Tuna Cakes
Ready In: 36 mins
Serves: 6
Yields: 12 tuna cakes
Ingredients
- 2 (5 ounce) cans light chunk tuna in water, drained, flaked
- 1 (6 ounce) package chicken flavor stuffing mix
- 1 cup mild cheddar cheese
- 3⁄4 cup water
- 1 carrot, shredded
- 1⁄3 cup mayonnaise
- 2 tablespoons sweet pickle relish
Directions
- Mix all ingredients. Refrigerate 10 minutes.
- Heat large nonstick skillet sprayed with cooking spray on medium heat. Use ice ceam scoop to add 1/3 cup portions of tuna mixture, in batches, to skillet.
- Flatten into patties with back of spatula.
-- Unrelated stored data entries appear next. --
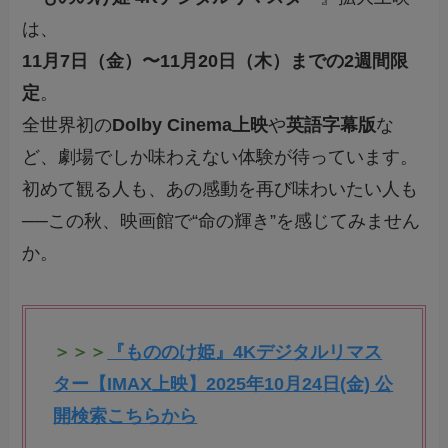
は、
11月7日（金）〜11月20日（木）までの2週間限
定
。
全世界初の
Dolby Cinema上映
や
英語字幕版
な
ど、劇場でしか味わえない体験が待っています。
初めて観る人も、あの感動を再び味わいたい人も
──この秋、映画館で“命の輝き”を感じてみません
か。
＞＞＞
『もののけ姫』4Kデジタルリマス
ター【IMAX上映】2025年10月24日(金) 公
開検索こちらから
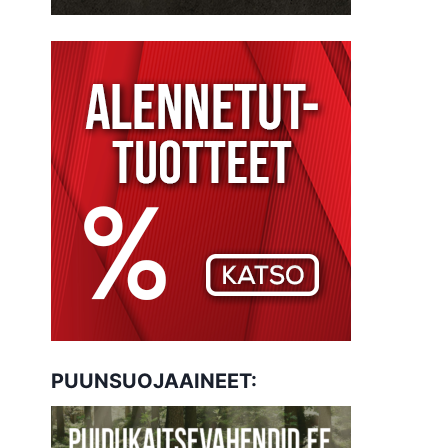
PUUNSUOJAAINEET:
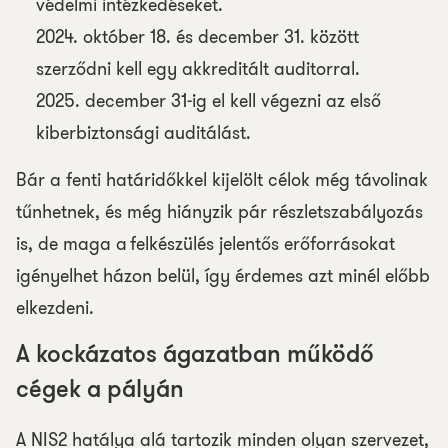
védelmi intézkedéseket.
2024. október 18. és december 31. között
szerződni kell egy akkreditált auditorral.
2025. december 31-ig el kell végezni az első
kiberbiztonsági auditálást.
Bár a fenti határidőkkel kijelölt célok még távolinak
tűnhetnek, és még hiányzik pár részletszabályozás
is, de maga a felkészülés jelentős erőforrásokat
igényelhet házon belül, így érdemes azt minél előbb
elkezdeni.
A kockázatos ágazatban működő
cégek a pályán
A NIS2 hatálya alá tartozik minden olyan szervezet,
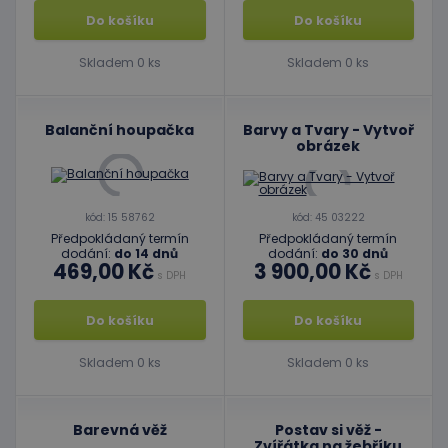
Do košíku
Do košíku
Skladem 0 ks
Skladem 0 ks
Balanční houpačka
Barvy a Tvary - Vytvoř
obrázek
kód: 15 58762
kód: 45 03222
Předpokládaný termín
Předpokládaný termín
dodání:
do 14 dnů
dodání:
do 30 dnů
469,00 Kč
3 900,00 Kč
s DPH
s DPH
Do košíku
Do košíku
Skladem 0 ks
Skladem 0 ks
Barevná věž
Postav si věž -
Zvířátka na žebříku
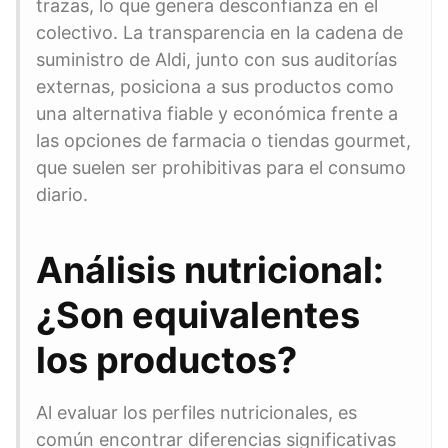
trazas, lo que genera desconfianza en el
colectivo. La transparencia en la cadena de
suministro de Aldi, junto con sus auditorías
externas, posiciona a sus productos como
una alternativa fiable y económica frente a
las opciones de farmacia o tiendas gourmet,
que suelen ser prohibitivas para el consumo
diario.
Análisis nutricional:
¿Son equivalentes
los productos?
Al evaluar los perfiles nutricionales, es
común encontrar diferencias significativas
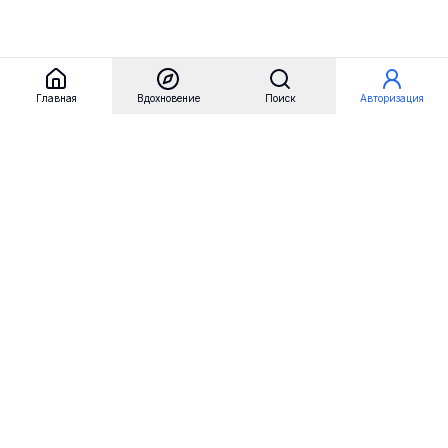
Главная
Вдохновение
Поиск
Авторизация
Referest
Вдохновение
Бренды
Примеры сайтов
Примеры секций
Примеры логотипов
Пользовательские сценарии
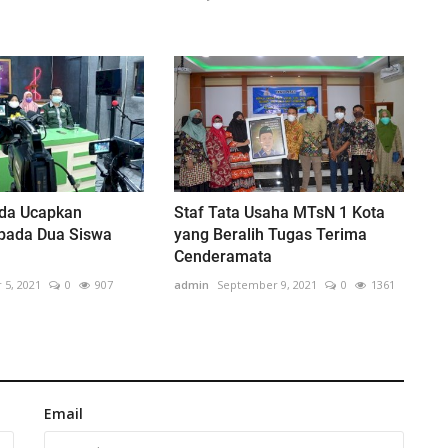
da Ucapkan
Staf Tata Usaha MTsN 1 Kota
pada Dua Siswa
yang Beralih Tugas Terima
Cenderamata
 5, 2021
0
907
admin
September 9, 2021
0
1361
Email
Cook 6 minutes or until golden brown on both sides, carefully turning patties over after 3 minutes.
- SUBSTITUTE:
- Substitute 1 cup shredded low-moisture part-skim mozzarella cheese, 4 chopped green onions and 1 tablespoon lemon juice for the cheddar, carrots and relish.
- FOR EASIER HANDLING IN THE SKILLET:
- Mix all ingredients. Shape into patties as directed. Place in a single layer on baking sheet. Refrigerate 1 hour before cooking as directed.